WORK TO BE COMPLETED
Search the records for the string "JSON" and return each line that has it.

DATA EXCERPTS
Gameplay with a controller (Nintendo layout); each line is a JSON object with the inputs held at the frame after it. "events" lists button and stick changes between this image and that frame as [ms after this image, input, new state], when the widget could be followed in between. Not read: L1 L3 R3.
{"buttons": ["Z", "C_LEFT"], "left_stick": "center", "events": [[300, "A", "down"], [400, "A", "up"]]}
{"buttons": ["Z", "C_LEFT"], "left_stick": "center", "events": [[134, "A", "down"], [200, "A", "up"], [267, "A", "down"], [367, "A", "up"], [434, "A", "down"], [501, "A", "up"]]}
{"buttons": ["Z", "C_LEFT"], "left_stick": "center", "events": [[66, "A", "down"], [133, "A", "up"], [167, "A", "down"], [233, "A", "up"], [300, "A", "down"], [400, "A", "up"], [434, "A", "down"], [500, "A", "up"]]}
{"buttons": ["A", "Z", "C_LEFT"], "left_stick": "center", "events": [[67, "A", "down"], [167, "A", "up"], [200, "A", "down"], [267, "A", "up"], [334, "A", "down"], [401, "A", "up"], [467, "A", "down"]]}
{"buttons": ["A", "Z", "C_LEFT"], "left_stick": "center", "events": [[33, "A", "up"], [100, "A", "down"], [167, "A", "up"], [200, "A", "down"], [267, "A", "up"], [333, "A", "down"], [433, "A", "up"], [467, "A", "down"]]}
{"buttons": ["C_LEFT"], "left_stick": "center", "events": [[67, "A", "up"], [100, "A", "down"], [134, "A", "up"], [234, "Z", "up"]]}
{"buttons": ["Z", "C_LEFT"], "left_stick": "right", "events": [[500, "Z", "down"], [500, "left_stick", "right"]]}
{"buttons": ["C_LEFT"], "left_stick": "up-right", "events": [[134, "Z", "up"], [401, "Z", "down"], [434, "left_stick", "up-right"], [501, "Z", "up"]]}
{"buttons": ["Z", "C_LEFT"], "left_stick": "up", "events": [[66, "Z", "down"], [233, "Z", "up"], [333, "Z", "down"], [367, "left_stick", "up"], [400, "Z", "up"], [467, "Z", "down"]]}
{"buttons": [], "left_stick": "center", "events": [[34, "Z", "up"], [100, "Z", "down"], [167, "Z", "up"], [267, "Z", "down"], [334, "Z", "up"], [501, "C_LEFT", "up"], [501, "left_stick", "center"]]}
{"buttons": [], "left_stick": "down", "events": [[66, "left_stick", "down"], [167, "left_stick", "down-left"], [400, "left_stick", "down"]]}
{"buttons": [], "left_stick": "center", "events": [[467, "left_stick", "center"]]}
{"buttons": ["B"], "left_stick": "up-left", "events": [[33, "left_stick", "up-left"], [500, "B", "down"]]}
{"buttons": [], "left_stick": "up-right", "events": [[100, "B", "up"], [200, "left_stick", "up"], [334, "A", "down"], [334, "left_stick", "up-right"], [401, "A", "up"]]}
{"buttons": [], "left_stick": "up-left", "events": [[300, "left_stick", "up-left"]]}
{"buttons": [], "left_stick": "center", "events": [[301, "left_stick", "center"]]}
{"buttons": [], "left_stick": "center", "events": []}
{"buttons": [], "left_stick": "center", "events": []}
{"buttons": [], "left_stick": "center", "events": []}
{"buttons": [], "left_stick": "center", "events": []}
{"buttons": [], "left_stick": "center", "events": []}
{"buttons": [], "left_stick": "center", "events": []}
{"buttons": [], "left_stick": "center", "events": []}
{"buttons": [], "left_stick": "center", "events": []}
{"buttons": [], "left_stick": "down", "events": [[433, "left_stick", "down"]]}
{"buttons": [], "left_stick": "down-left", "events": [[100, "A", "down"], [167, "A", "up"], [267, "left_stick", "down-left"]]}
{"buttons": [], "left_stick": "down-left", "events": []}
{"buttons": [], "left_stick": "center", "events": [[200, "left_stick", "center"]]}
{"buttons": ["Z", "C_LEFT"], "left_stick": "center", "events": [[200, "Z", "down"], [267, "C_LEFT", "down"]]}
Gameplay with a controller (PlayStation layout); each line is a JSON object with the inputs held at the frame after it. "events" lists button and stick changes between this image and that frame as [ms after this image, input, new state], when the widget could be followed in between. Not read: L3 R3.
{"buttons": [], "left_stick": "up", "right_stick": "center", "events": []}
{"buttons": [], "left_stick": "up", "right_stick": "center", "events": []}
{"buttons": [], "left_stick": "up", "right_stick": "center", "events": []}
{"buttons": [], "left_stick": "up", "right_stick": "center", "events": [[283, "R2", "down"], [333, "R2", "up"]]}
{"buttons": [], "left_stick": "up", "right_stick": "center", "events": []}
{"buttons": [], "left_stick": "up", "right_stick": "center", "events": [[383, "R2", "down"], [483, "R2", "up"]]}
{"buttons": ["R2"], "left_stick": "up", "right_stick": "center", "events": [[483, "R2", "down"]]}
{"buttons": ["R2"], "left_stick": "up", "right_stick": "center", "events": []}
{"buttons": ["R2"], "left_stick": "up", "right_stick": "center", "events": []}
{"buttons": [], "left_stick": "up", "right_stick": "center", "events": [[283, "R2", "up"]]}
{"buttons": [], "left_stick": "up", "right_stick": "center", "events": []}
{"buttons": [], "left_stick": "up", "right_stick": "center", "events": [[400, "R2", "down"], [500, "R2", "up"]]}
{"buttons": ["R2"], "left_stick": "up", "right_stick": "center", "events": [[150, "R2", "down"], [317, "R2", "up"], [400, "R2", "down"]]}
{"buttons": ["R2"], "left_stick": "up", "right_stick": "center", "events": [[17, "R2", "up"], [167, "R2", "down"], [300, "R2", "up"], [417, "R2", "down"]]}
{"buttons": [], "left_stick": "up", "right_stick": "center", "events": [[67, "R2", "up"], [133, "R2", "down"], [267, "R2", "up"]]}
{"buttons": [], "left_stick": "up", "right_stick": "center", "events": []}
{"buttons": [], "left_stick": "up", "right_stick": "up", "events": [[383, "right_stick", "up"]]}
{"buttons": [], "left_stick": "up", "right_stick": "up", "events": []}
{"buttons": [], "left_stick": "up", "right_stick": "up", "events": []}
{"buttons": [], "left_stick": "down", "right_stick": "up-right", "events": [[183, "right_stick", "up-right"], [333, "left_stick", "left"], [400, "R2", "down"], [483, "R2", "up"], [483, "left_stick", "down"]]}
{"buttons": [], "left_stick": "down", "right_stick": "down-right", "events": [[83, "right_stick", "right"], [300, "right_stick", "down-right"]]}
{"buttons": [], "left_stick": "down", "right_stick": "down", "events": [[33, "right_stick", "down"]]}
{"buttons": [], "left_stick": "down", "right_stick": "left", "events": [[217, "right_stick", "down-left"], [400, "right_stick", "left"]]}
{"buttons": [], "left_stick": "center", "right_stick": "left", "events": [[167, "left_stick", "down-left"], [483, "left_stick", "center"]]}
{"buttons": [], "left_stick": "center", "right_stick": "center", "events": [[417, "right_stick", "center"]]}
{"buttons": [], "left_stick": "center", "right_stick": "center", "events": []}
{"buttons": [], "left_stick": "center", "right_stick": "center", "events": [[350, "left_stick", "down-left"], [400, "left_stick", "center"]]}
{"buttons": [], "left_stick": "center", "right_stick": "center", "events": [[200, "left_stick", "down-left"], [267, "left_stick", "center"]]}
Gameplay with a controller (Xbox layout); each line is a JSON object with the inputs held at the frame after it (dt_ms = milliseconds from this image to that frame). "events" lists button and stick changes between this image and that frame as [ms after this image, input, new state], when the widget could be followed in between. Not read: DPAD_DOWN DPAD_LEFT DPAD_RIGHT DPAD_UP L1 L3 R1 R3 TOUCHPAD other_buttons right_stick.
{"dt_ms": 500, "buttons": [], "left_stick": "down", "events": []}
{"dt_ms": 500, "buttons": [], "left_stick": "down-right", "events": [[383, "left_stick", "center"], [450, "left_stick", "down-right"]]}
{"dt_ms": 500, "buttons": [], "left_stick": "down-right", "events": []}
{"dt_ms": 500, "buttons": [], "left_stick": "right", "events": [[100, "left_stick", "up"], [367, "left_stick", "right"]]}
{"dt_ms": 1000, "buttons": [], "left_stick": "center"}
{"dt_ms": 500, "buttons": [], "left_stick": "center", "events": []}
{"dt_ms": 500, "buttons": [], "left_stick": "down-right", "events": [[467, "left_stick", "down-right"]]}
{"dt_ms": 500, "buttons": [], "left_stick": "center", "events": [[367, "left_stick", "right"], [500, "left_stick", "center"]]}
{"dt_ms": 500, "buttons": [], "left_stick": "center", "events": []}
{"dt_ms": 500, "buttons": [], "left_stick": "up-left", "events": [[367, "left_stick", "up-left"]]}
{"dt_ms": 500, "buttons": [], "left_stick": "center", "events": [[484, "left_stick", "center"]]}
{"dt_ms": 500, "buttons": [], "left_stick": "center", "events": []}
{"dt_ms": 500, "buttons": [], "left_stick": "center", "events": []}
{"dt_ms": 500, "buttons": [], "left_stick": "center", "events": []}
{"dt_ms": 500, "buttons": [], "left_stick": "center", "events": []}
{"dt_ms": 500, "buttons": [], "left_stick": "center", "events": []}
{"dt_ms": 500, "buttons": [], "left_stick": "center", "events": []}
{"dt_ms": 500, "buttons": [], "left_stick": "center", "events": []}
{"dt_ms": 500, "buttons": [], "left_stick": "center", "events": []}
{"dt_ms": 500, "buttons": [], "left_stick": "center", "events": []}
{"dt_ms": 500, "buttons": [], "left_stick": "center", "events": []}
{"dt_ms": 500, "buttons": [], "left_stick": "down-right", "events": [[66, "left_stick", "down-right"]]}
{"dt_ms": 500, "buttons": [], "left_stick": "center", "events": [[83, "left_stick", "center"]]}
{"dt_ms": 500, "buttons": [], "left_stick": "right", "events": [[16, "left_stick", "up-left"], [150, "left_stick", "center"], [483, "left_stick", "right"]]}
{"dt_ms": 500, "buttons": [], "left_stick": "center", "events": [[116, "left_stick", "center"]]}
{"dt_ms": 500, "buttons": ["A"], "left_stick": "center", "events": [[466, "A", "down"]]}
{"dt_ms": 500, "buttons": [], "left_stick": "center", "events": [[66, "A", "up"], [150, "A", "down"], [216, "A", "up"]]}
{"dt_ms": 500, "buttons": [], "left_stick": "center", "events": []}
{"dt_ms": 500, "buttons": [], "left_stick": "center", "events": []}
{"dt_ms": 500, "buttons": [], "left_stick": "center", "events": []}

SOLVED EXERCISE
Gameplay with a controller (Nintendo layout); each line is a JSON object with the inputs held at the frame after it. "events" lists button and stick changes between this image and that frame as [ms after this image, input, new state], when the widget could be followed in between. Not read: L1 L3 R3.
Gameplay with a controller (PlayStation layout); each line is a JSON object with the inputs held at the frame after it. "events" lists button and stick changes between this image and that frame as [ms after this image, input, new state], when the widget could be followed in between. Not read: L3 R3.
Gameplay with a controller (Xbox layout); each line is a JSON object with the inputs held at the frame after it (dt_ms = milliseconds from this image to that frame). "events" lists button and stick changes between this image and that frame as [ms after this image, input, new state], when the widget could be followed in between. Not read: DPAD_DOWN DPAD_LEFT DPAD_RIGHT DPAD_UP L1 L3 R1 R3 TOUCHPAD other_buttons right_stick.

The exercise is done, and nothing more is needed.